There is compelling evidence for increased neovascularization of blood vessel walls at sites of intimal hyperplasia in models of arterial stenting, angioplasty, and venous bypass graft failure. We have shown that activation of the P2Y2 nucleotide receptor (P2Y2R) in vascular endothelial cells in vitro induces VCAM-1 (vascular cell adhesion molecule-1) expression and promotes the adherence of monocytes. VEGF, a pleiotropic factor that regulates endothelial cell survival, proliferation, and migration through its interaction with two receptor tyrosine kinases, Flt-1 or VEGF receptor-1 and Flk-1/KDR or VEGF receptor-2 also stimulates the expression of VCAM-1 in endothelial cells.
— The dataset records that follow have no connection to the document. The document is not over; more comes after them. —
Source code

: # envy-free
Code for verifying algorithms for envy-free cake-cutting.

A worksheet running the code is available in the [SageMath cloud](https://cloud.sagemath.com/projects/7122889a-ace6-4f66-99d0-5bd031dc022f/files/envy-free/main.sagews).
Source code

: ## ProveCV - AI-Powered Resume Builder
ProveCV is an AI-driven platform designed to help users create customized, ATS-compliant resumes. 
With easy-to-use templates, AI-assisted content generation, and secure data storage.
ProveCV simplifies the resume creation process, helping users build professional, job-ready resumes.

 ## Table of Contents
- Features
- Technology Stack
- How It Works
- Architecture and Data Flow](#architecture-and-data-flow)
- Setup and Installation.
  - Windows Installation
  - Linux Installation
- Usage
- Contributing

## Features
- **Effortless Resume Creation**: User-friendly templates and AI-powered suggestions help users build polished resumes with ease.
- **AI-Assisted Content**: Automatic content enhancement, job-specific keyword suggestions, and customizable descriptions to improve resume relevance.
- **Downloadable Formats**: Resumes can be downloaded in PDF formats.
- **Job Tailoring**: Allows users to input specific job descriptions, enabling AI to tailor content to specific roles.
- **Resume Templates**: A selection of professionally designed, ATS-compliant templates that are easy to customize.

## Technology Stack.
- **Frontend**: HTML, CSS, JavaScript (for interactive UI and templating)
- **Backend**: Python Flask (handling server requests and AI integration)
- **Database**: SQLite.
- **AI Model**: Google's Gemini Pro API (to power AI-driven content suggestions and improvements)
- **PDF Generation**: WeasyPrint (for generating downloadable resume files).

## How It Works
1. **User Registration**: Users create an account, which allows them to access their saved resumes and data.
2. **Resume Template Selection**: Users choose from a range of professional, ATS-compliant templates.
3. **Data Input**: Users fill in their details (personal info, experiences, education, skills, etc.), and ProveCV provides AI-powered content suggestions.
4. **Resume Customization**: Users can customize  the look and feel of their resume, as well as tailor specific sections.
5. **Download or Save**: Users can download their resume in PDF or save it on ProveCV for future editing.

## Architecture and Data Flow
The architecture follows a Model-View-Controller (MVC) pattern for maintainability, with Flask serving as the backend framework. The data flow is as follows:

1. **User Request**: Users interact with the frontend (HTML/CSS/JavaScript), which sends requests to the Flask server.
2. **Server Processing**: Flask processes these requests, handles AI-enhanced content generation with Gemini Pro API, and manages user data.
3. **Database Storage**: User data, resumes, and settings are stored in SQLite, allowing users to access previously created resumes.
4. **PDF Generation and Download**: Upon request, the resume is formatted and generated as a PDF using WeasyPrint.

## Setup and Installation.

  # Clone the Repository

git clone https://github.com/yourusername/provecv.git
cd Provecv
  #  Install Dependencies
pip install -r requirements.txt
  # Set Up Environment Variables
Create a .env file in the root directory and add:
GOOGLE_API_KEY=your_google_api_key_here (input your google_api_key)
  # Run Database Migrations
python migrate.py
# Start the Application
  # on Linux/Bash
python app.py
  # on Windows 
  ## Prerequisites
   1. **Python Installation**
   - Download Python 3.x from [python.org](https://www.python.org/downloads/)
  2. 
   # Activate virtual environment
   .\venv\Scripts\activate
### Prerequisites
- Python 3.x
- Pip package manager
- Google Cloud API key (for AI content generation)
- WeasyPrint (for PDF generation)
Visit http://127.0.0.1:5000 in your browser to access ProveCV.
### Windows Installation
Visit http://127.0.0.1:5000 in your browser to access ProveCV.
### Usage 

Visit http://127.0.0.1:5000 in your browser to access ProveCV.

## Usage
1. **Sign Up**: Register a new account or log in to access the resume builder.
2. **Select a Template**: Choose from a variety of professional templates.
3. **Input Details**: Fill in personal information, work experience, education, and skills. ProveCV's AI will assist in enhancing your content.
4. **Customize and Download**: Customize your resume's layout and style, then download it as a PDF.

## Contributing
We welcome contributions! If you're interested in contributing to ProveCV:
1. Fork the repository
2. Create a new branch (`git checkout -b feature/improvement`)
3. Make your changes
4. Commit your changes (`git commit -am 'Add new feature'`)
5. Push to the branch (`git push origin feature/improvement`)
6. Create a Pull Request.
Interestingly, our studies indicate that P2Y2R activation promotes the VEGF-independent activation of Flk-1/KDR via Src binding to Src homology (SH3) binding domains in the C-terminal tail of the P2Y 2R leading to the up-regulation of VCAM-1. The P2Y2R also contains an arginine-glycine-aspartate domain that mediates interactions with αvβ3/β5 integrins that enable nucleotides to increase cell migration, an important event in inflammation and tumor angiogenesis. Taken together, these findings indicate that P2Y 2Rs can stimulate multiple signaling pathways to promote a variety of pathological responses underlying chronic inflammation, angiogenesis in tumors and atherosclerosis. © Springer Science+Business Media B.V. 2010.